Hay que respirar hondo y sumergirse, salir del mundo de allá afuera, lo externo nunca será nuestro; si no buceamos en nuestras aguas como llegaremos a descubrir los tesoros sumergidos que aguardan pacientemente, cómo las barreras de coral, como llegar a la llanura abisal de nuestros dolores si no nos sumergimos de lleno en ellos. Aceptar la oscuridad que tiene al final toda la luz. Ser tiburones e ir allá donde esté la sangre, encontrar la lista de miedos, con nombres y apellidos y uno a uno darles muerte. Lo de afuera sólo es un engaño, un juego que es bonito jugar pero que al final pasa factura al vender nuestra apariencia que ya no se la cree nadie, aunque tampoco lo dirán, para así salvaguardar la suya, agrietada y terriblemente pesada.

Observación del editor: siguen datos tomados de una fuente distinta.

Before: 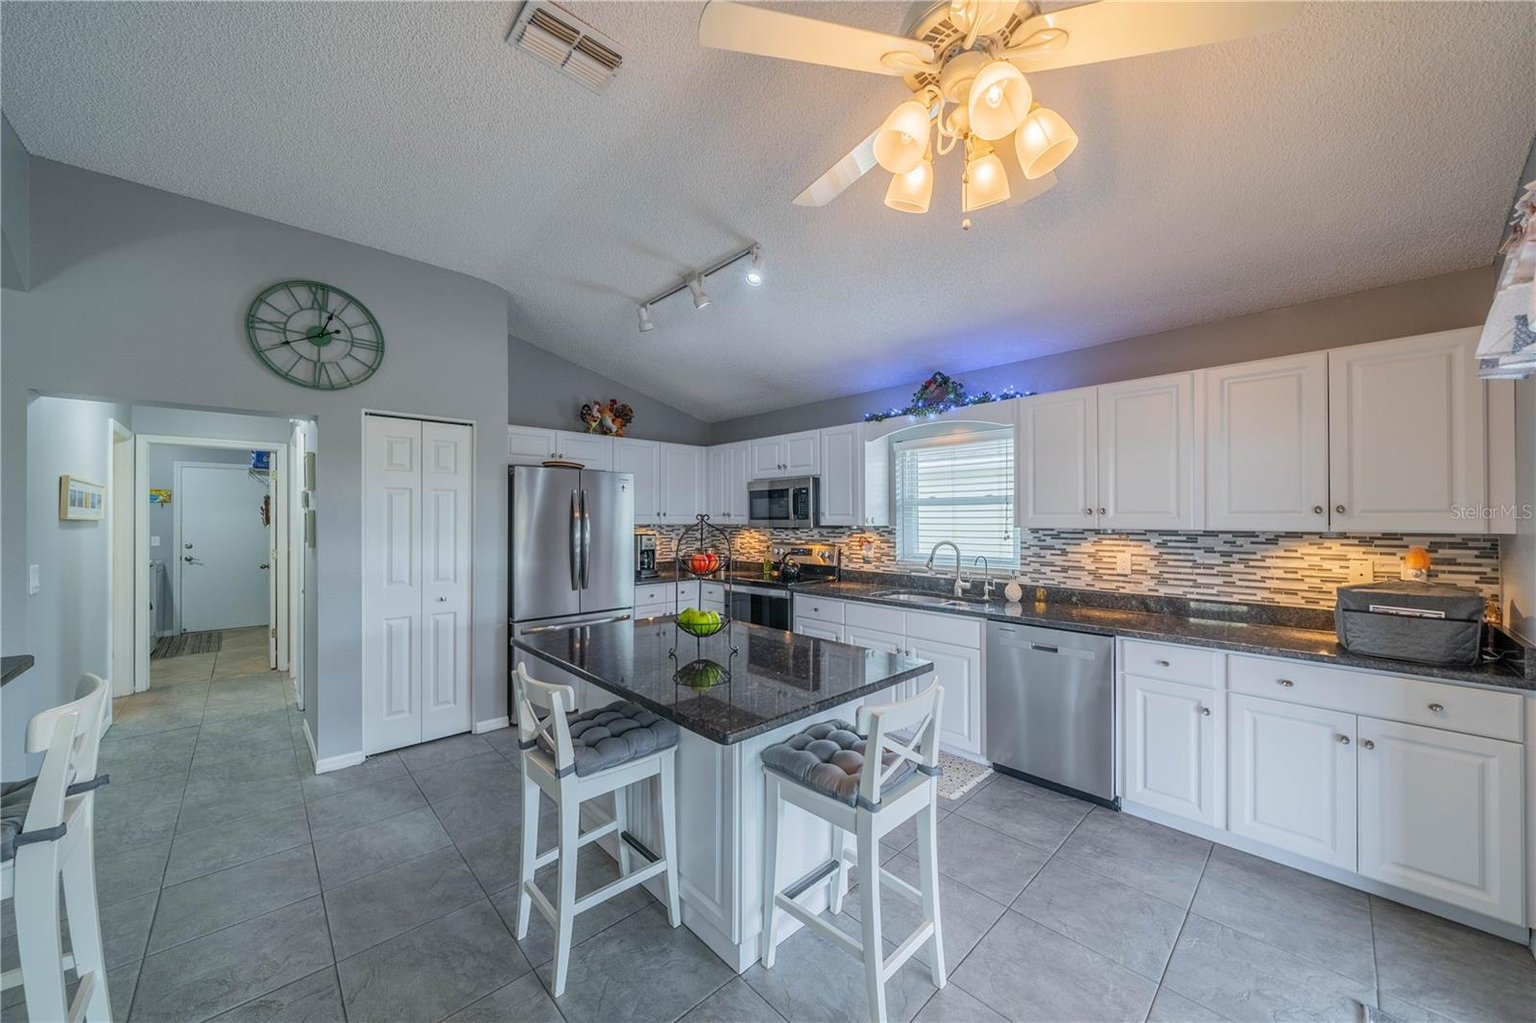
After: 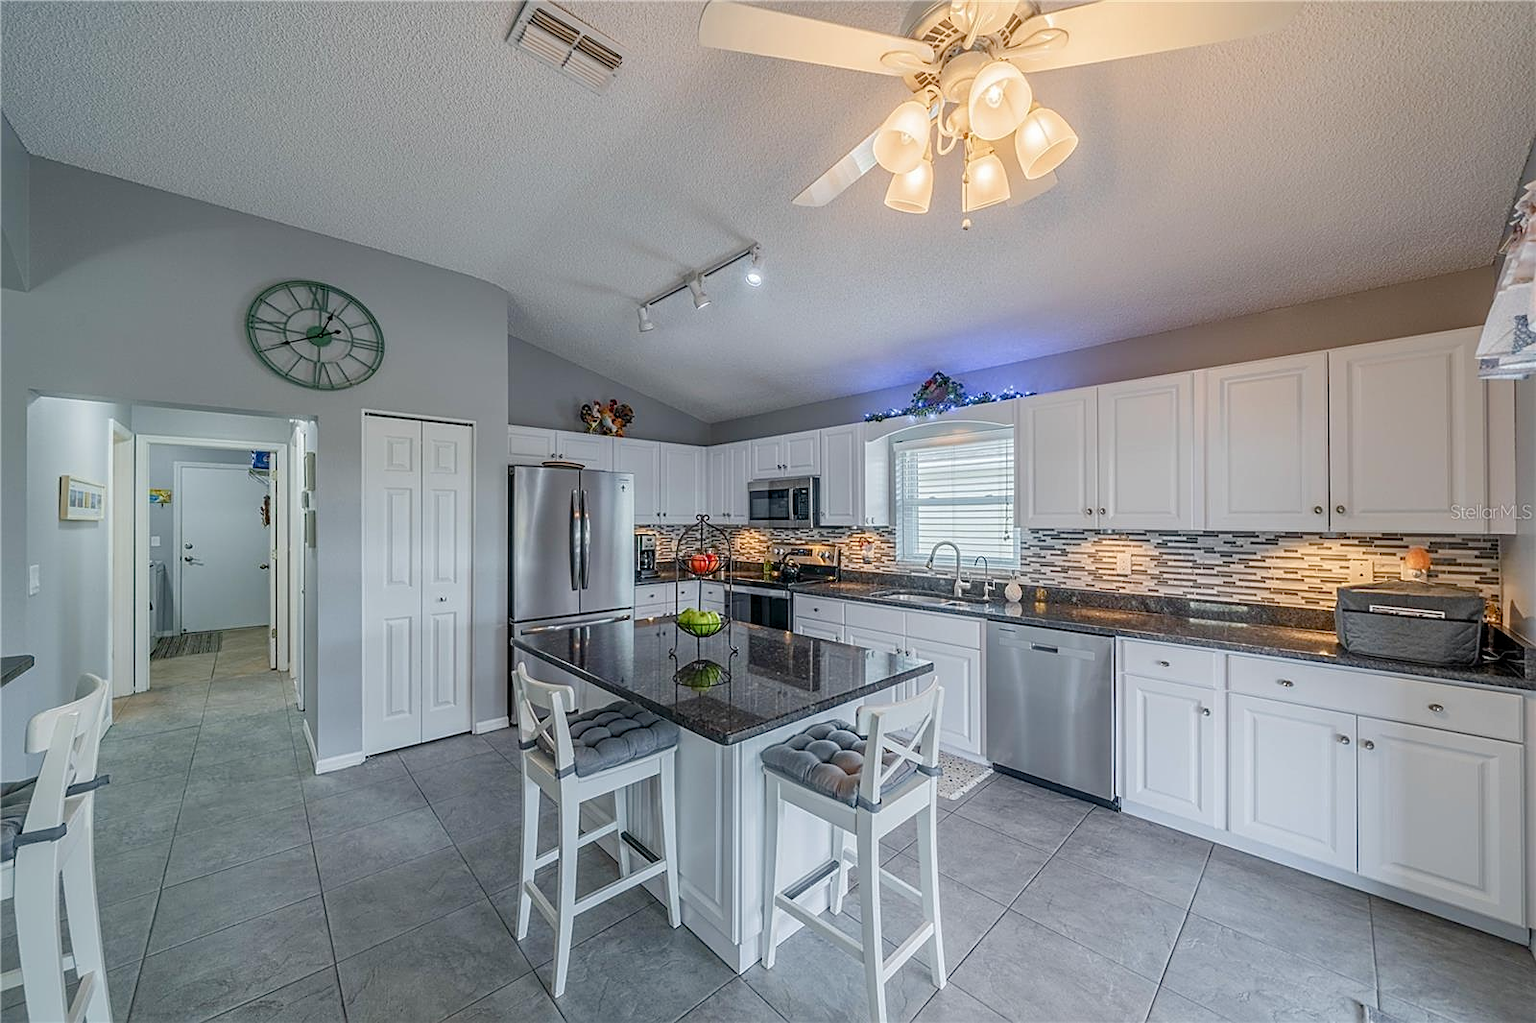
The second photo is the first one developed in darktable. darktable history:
color balance rgb: global offset › luminance -0.25%, perceptual saturation grading › global saturation 0.974%, perceptual saturation grading › highlights -30.497%, perceptual saturation grading › shadows 19.14%
sharpen: on, module defaults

Hay que respirar hondo y sumergirse tanto en la vida, meterte tan de lleno en ella, que cuando saques la cabeza y mires hacia fuera sólo encuentres en la gente una larga procesión de escaparates. Y si has aprendido algo de la inmersión, del descubrimiento de uno mismo, quizás encuentres fuerzas para ir destrozando los escaparates que tú mismo creaste para ti.

Fotografía de Clara Asanza Andrés.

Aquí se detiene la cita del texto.